Organizations are looking for the bulletproof collaboration strategy. I often hear, “How are you going to do XXXX?” I might reply that “my plan is to do YYYY, but if it doesn’t work we will try something else”. The reaction takes people off guard because they think there is a right way to do all this social stuff. It is not that I don’t know what I am doing.
It is not that I am incompetent and guessing what we should do. Rather we have to remember that Enterprise 2.0 environments are not build on software (which is possible to implement perfectly) but rather they are based on people who are fickle and not altogether stable.
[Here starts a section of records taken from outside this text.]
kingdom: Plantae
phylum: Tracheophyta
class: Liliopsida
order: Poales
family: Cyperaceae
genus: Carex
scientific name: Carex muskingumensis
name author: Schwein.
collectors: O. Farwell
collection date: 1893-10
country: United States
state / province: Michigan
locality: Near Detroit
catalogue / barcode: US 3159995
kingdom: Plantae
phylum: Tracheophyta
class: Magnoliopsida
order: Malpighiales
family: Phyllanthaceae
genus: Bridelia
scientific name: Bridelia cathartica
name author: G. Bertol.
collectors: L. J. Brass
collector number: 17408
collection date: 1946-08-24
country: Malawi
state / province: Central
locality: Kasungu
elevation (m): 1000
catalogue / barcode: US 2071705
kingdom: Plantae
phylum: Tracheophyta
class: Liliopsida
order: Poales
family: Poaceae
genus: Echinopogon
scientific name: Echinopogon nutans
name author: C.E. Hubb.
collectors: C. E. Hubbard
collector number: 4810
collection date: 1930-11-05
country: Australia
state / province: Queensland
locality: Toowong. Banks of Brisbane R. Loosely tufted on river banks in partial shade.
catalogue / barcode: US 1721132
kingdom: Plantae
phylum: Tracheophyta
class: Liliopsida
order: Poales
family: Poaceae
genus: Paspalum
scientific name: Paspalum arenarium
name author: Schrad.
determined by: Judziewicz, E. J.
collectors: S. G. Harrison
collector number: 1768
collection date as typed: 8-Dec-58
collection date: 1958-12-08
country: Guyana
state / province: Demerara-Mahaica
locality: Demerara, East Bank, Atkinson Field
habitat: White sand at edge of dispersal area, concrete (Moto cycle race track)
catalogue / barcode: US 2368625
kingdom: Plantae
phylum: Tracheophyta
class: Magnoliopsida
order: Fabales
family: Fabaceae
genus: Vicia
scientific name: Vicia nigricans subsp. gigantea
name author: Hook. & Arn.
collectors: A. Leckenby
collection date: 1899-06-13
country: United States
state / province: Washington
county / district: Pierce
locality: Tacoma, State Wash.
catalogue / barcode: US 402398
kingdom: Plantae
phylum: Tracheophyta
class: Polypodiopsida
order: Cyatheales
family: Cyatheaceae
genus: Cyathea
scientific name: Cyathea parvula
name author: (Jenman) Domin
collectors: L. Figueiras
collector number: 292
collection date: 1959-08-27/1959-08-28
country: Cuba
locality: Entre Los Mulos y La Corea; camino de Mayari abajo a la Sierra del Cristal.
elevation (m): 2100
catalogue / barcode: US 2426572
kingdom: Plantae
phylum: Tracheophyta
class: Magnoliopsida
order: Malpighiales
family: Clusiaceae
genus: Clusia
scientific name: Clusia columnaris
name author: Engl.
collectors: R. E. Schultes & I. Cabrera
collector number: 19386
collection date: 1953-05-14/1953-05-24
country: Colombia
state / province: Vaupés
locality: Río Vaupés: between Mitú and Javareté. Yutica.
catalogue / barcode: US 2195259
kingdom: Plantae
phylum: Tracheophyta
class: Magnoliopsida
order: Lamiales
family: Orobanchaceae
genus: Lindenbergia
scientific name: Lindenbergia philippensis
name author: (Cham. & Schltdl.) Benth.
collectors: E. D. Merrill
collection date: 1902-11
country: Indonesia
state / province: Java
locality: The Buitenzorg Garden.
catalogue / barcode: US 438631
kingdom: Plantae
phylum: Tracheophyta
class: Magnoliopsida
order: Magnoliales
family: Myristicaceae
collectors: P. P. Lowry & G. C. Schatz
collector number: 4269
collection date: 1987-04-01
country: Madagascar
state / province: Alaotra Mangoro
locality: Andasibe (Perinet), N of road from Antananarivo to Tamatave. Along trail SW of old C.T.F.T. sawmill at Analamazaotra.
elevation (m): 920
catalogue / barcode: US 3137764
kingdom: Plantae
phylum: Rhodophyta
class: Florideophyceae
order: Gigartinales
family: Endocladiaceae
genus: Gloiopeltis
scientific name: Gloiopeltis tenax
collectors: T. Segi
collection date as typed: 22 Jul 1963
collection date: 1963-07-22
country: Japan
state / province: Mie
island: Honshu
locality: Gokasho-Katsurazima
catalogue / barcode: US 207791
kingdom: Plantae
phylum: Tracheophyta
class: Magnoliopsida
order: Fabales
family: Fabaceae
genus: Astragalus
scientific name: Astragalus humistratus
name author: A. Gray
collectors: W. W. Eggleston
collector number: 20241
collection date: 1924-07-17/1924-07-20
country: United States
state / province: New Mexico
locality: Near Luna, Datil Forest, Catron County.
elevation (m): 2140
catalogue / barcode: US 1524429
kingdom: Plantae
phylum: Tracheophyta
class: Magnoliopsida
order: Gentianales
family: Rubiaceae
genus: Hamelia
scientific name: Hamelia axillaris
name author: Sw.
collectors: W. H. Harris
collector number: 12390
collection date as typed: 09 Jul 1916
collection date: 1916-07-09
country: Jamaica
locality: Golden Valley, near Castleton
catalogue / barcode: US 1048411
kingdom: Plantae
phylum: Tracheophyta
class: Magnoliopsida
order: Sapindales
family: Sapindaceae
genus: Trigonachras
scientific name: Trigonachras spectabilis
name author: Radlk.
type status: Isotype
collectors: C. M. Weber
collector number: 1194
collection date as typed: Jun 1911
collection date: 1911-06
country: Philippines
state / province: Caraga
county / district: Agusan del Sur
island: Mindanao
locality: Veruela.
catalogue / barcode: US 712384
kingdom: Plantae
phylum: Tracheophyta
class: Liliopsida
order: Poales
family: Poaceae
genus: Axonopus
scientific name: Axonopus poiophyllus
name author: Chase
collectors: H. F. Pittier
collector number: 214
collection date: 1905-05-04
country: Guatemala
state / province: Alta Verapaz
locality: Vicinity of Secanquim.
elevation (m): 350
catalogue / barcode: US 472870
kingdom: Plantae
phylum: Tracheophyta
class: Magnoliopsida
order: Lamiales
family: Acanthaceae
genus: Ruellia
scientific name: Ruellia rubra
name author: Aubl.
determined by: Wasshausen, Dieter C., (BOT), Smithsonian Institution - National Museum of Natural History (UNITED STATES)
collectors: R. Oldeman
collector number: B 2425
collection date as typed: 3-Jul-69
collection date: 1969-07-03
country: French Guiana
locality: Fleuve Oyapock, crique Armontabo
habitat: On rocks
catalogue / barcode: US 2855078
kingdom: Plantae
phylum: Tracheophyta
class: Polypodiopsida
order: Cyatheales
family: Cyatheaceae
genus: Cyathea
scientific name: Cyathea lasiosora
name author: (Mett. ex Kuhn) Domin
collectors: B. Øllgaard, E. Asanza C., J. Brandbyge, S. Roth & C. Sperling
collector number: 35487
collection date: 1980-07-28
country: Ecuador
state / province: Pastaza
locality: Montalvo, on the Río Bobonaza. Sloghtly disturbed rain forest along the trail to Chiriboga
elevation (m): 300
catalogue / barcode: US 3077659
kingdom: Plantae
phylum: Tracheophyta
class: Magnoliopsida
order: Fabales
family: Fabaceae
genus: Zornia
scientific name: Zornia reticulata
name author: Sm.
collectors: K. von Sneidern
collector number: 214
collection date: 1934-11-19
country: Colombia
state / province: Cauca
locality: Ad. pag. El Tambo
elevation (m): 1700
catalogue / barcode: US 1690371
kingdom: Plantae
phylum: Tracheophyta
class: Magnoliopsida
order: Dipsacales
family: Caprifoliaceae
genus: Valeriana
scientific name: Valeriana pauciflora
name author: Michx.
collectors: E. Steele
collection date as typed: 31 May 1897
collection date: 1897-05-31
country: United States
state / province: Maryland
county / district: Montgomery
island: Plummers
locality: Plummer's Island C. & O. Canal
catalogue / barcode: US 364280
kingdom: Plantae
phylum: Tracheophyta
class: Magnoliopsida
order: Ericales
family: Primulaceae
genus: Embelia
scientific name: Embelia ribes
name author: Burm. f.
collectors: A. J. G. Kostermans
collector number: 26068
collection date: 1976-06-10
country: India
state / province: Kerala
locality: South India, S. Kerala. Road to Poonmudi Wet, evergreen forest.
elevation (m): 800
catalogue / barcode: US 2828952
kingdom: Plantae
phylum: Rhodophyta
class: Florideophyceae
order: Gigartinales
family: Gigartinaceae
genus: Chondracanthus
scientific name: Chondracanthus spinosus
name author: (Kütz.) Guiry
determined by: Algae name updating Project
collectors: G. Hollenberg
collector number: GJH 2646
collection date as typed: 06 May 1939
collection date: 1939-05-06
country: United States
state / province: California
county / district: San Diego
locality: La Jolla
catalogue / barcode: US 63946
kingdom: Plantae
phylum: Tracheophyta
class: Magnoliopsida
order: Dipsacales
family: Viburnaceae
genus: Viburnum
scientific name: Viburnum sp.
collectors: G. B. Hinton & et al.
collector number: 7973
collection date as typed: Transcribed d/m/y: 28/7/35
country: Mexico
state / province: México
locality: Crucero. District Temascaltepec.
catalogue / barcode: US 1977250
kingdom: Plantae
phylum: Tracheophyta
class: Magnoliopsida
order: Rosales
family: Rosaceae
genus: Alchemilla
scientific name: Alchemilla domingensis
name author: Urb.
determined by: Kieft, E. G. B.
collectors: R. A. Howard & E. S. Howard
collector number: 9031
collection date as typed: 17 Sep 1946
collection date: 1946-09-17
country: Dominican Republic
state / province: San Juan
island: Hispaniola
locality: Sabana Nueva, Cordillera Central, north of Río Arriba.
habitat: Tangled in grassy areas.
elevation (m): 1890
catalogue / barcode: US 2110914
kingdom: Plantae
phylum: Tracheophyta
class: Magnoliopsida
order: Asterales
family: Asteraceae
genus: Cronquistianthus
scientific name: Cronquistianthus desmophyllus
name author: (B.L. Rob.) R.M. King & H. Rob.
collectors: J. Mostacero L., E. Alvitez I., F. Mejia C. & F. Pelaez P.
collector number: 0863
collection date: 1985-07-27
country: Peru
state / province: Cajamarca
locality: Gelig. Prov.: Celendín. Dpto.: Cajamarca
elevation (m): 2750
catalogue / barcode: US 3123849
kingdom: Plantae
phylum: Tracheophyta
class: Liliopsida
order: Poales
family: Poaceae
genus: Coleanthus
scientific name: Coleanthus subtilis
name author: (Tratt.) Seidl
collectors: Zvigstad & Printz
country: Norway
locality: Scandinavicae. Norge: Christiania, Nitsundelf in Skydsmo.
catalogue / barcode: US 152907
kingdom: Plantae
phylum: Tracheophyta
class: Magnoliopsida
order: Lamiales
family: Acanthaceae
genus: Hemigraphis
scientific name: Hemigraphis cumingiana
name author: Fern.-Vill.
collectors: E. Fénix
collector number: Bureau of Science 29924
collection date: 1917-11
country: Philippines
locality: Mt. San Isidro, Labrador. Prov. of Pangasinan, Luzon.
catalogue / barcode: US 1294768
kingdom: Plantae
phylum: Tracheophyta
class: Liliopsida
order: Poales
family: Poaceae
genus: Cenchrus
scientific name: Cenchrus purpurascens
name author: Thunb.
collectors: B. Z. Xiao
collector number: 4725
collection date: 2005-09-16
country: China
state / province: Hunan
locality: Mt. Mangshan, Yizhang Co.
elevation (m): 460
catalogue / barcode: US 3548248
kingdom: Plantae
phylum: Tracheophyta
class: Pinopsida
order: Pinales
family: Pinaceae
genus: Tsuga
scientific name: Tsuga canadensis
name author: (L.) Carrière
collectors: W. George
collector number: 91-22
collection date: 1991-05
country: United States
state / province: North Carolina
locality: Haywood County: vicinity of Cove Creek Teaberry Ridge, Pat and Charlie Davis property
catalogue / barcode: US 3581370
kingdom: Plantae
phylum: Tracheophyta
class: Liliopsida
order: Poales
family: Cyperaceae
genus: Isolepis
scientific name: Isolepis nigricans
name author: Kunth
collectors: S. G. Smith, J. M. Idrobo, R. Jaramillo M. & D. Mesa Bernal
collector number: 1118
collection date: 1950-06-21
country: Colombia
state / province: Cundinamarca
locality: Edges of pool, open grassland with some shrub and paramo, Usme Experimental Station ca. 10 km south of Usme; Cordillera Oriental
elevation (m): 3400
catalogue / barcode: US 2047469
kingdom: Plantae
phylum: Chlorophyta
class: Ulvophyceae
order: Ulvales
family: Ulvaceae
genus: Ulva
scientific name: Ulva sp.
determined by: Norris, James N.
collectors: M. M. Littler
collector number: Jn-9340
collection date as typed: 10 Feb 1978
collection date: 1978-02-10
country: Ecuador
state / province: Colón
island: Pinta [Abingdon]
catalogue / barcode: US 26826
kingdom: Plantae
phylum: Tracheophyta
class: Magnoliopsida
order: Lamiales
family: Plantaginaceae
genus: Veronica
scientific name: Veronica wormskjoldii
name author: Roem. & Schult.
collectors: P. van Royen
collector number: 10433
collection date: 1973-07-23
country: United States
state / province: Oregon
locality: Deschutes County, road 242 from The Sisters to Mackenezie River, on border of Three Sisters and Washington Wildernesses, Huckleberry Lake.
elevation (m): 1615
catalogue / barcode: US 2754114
Their likes and dislikes change, they are moody and they have strokes of insights that can change everything in the matter of one day. Yet too many times – especially if the Enterprise 2.0 project is headed by I.T. – they want it done right. (This leads me to my next blog post on opposites, coming soon.)
Remember this: There isn’t a perfect “right way”. And what might be right today may be wrong tomorrow. What is right for my organization may be very wrong for yours. The way to develop a collaborative strategy is tailor it to your org and run with it. But then be flexible enough to change – this is all very iterative.
Because this is about people you must be willing to change. DO NOT treat this like an IT project. Treat it like a people project. In fact, it is not a project at all. It just is. It is woven into the way we work. It is about sharing, collaboration and openness which don’t need a project to work well. This is a difficult concept to help key stakeholders understand – but help them understand we must.
Iterate. Try, fail, succeed, share. (In fact, as Bart Schutte points out, there is also a bit of luck to it.)